Como será o cenário no final de 2026

Até o quarto trimestre de 2026, três padrões provavelmente serão visíveis. Primeiro, a participação dos pagamentos com stablecoins que tocam a UE denominados em tokens de euro sobe de uma base inferior a 1% para algo na faixa de 15-30% — não porque os consumidores os prefiram, mas porque os motores de roteamento forçam a rotação quando os limites se tornam vinculativos. Em segundo lugar, o valor de mercado das stablecoins de euro passa de ~887milho~esparaUS 887 milhões para US 5-10 bilhões à medida que a liquidez institucional se acumula em torno dos três ou quatro emissores credíveis.

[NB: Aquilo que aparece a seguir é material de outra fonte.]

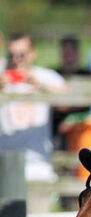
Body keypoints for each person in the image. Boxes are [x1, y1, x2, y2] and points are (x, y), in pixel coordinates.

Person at [0, 33, 67, 182]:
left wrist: (40, 85)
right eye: (11, 55)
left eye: (21, 55)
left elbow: (68, 100)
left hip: (37, 165)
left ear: (32, 54)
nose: (16, 60)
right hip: (5, 164)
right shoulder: (2, 74)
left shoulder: (45, 76)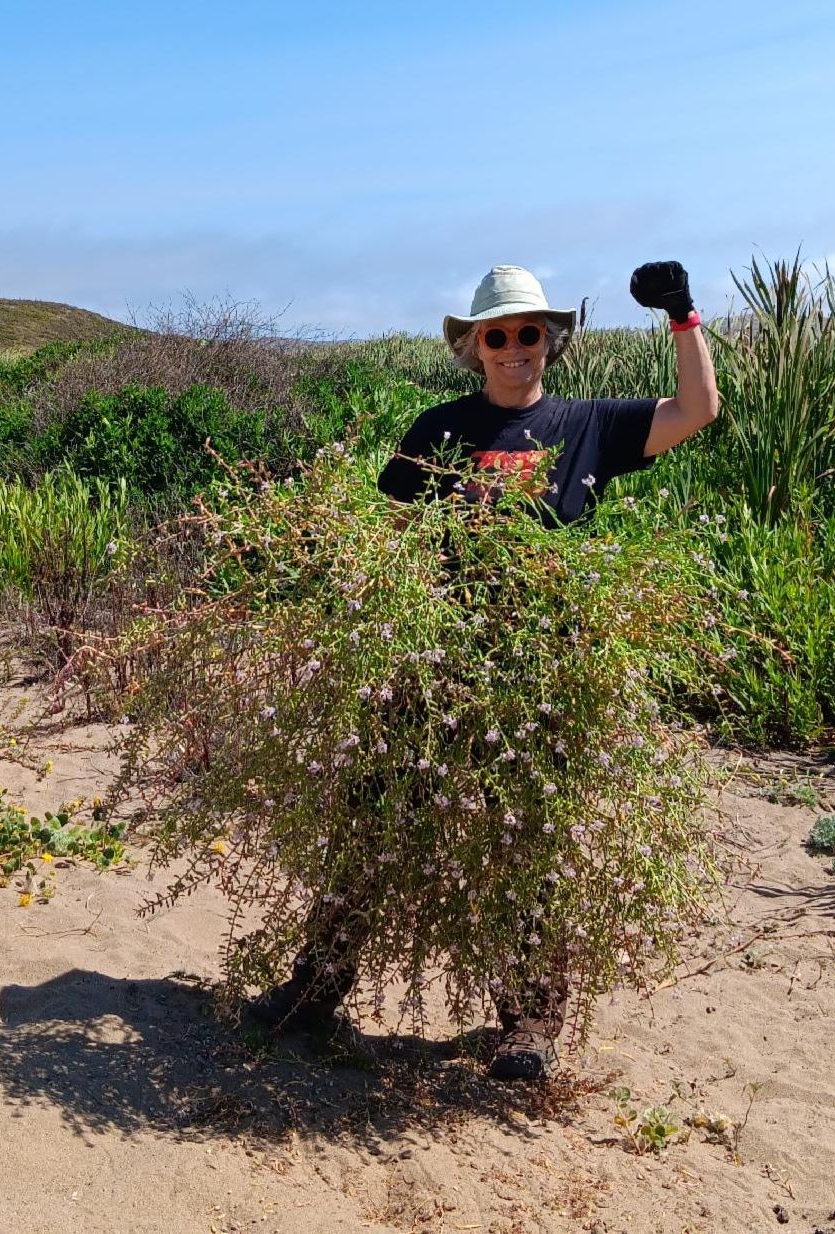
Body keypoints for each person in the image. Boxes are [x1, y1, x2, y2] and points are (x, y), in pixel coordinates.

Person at [249, 261, 719, 1081]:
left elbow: (697, 410)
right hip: (435, 668)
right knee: (372, 826)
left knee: (529, 844)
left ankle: (530, 1020)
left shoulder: (589, 425)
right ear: (472, 347)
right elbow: (389, 540)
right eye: (496, 335)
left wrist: (682, 317)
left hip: (540, 675)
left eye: (528, 333)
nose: (513, 348)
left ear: (550, 341)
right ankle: (315, 987)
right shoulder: (436, 430)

Terceiro, o custo de operar uma stack de pagamento europeia em conformidade diverge ainda mais da base dos EUA, abrindo uma lacuna de margem que favorece os provedores de infraestrutura de fintech europeus especializados em detrimento das plataformas importadas dos EUA.

A questão a longo prazo é se o framework de limites do MiCA será adotado em outros lugares. A consulta de stablecoins de 2026 da FCA do Reino Unido menciona explicitamente limites de volume de transações. O MAS de Singapura deu pistas de proteções semelhantes para fluxos de pagamento denominados em SGD. O framework da HKMA de Hong Kong deixa a porta aberta. Se dois ou três grandes reguladores asiáticos convergirem para o limite ao estilo MiCA, o mercado global de stablecoins dividir-se-á permanentemente em uma camada de trilhos de dólar dominante em USD e um conjunto fragmentado de tokens de pagamento específicos por zona monetária — cada um com o seu próprio teto equivalente a € 200 milhões, cada um forçando a sua própria arquitetura de roteamento multi-token.

Por enquanto, a versão europeia deste futuro é la única que está operacional. O número de € 200 milhões está no centro de cada decisão de arquitetura de pagamentos que está sendo tomada em Bruxelas, Frankfurt, Madrid, Milão e Paris este ano. As empresas que desenvolverem bem em torno disso — e os provedores de infraestrutura que lhes fornecem monitoramento, roteamento e encanamento de conformidade — obterão retornos extraordinários de um mecanismo regulatório que a maior parte da indústria cripto ainda não internalizou totalmente.